= Trust-based philanthropy =

Type of philanthropy

Trust-based philanthropy is an approach in philanthropy that emphasizes shifting the power imbalance between funders and nonprofit leaders toward greater trust, shared power, and mutual accountability. Unlike traditional philanthropy, a trust-based approach takes a grantee-centric stance, encouraging funders to become partners to and enablers of nonprofits’ self-determined goals. It also reduces some of the burdens typically imposed upon grantees, through core practices such as providing unrestricted funding, offering multi-year grants, and minimizing administrative tasks. These practices allow grantees to spend more time on their work, allocate resources efficiently and pivot strategies when new challenges or opportunities arise. In addition to grantmaking structures, trust-based philanthropy employs a holistic framework where dimensions of culture, leadership, and organizational practices.

== History ==
Trust-based philanthropy was first introduced in 2014 by the San Francisco-based Whitman Institute which had spent years advocating for grantmaking approaches that favor giving grantees more decision-making power. Although many of the trust-based philanthropy practices had been employed by grantmakers prior to the naming of this approach, the description of the collection of practices helped to normalize this more relational approach. In 2020, the Whitman Institute partnered with a coalition of U.S.-based foundations to launch the Trust-Based Philanthropy Project, a five-year initiative to provide peer-to-peer education and knowledge sharing amongst funders who were interested in adopting trust-based philanthropy practices.

In 2020, the Dorothy A. Johnson Center listed trust-based philanthropy as one of 11 trends in philanthropy. Since then a growing number of foundations have adopted trust-based approaches around the world.

== Relationship with traditional philanthropy ==
The trust-based model counters traditional philanthropy, which often operates through funders’ prerogatives, tying funds to specific projects and imposing rigorous reporting requirements.

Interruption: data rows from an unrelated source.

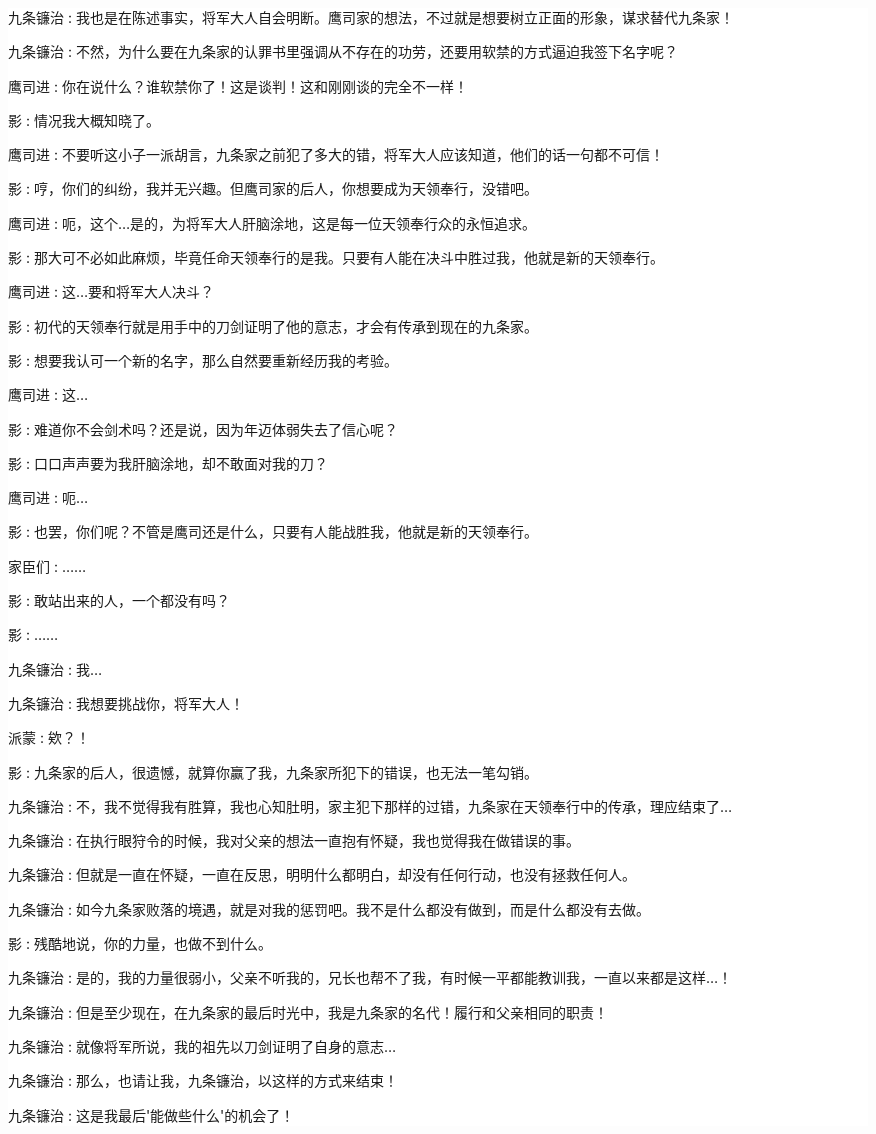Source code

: 九条镰治 : 我也是在陈述事实，将军大人自会明断。鹰司家的想法，不过就是想要树立正面的形象，谋求替代九条家！  

九条镰治 : 不然，为什么要在九条家的认罪书里强调从不存在的功劳，还要用软禁的方式逼迫我签下名字呢？  

鹰司进 : 你在说什么？谁软禁你了！这是谈判！这和刚刚谈的完全不一样！  

影 : 情况我大概知晓了。  

鹰司进 : 不要听这小子一派胡言，九条家之前犯了多大的错，将军大人应该知道，他们的话一句都不可信！  

影 : 哼，你们的纠纷，我并无兴趣。但鹰司家的后人，你想要成为天领奉行，没错吧。  

鹰司进 : 呃，这个…是的，为将军大人肝脑涂地，这是每一位天领奉行众的永恒追求。  

影 : 那大可不必如此麻烦，毕竟任命天领奉行的是我。只要有人能在决斗中胜过我，他就是新的天领奉行。  

鹰司进 : 这…要和将军大人决斗？  

影 : 初代的天领奉行就是用手中的刀剑证明了他的意志，才会有传承到现在的九条家。  

影 : 想要我认可一个新的名字，那么自然要重新经历我的考验。  

鹰司进 : 这…  

影 : 难道你不会剑术吗？还是说，因为年迈体弱失去了信心呢？  

影 : 口口声声要为我肝脑涂地，却不敢面对我的刀？  

鹰司进 : 呃…  

影 : 也罢，你们呢？不管是鹰司还是什么，只要有人能战胜我，他就是新的天领奉行。  

家臣们 : ……  

影 : 敢站出来的人，一个都没有吗？  

影 : ……  

九条镰治 : 我…  

九条镰治 : 我想要挑战你，将军大人！  

派蒙 : 欸？！  

影 : 九条家的后人，很遗憾，就算你赢了我，九条家所犯下的错误，也无法一笔勾销。  

九条镰治 : 不，我不觉得我有胜算，我也心知肚明，家主犯下那样的过错，九条家在天领奉行中的传承，理应结束了…  

九条镰治 : 在执行眼狩令的时候，我对父亲的想法一直抱有怀疑，我也觉得我在做错误的事。  

九条镰治 : 但就是一直在怀疑，一直在反思，明明什么都明白，却没有任何行动，也没有拯救任何人。  

九条镰治 : 如今九条家败落的境遇，就是对我的惩罚吧。我不是什么都没有做到，而是什么都没有去做。  

影 : 残酷地说，你的力量，也做不到什么。  

九条镰治 : 是的，我的力量很弱小，父亲不听我的，兄长也帮不了我，有时候一平都能教训我，一直以来都是这样…！  

九条镰治 : 但是至少现在，在九条家的最后时光中，我是九条家的名代！履行和父亲相同的职责！  

九条镰治 : 就像将军所说，我的祖先以刀剑证明了自身的意志…  

九条镰治 : 那么，也请让我，九条镰治，以这样的方式来结束！  

九条镰治 : 这是我最后'能做些什么'的机会了！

By contrast, trust-based philanthropy relies on building open, trustful, and mutually-accountable relationships between funders and grantees.

These relationships foster a collaborative environment, enabling funders to gain a deeper understanding of grantees' needs. This approach can be seen as more strategic, as it acknowledges the expertise of nonprofit leaders and provides them with the latitude to make timely decisions in response to shifting conditions.

== Response by donors ==
While it existed before the pandemic began, the trend of trust-based giving has been accelerated by the COVID-19 pandemic. Many funders reduced reporting requirements, converted restricted grants to general support, and streamlined application processes, allowing nonprofits to adapt swiftly and allocate resources where they were most urgently needed. Over 800 organizations explicitly embraced the trend by signing onto a pledge to adopt trust-based practices. In 2025, responding to funding rollbacks and a new political climate, more than 70 funders signed onto a commitment to “move in solidarity with nonprofits, mobilize money, and nurture possibility” through trust-based practices.

Despite the positive reception of the trust-based philanthropy approach amongst a vast swath of the philanthropic sector, some have criticized the basis of the approach. The Philanthropy Roundtable, for instance, rejects the notion that funders need to address power dynamics in their grantmaking with what they call "diversity mandates." Philanthropy-focused Alliance Magazine in April 2022 criticized trust-based philanthropy as parochial, perpetuating inequalities and too focused on U.S.-centric philanthropic practices.

== Challenges ==
A challenge in adopting the practice is maintaining meaningful impact measurement while reducing reporting requirements for the grantees. Foundations must balance the need for accountability with a commitment to trust, often by finding alternative methods, such as open conversations or simplified reporting options, to ensure they stay informed without imposing excessive administrative burdens.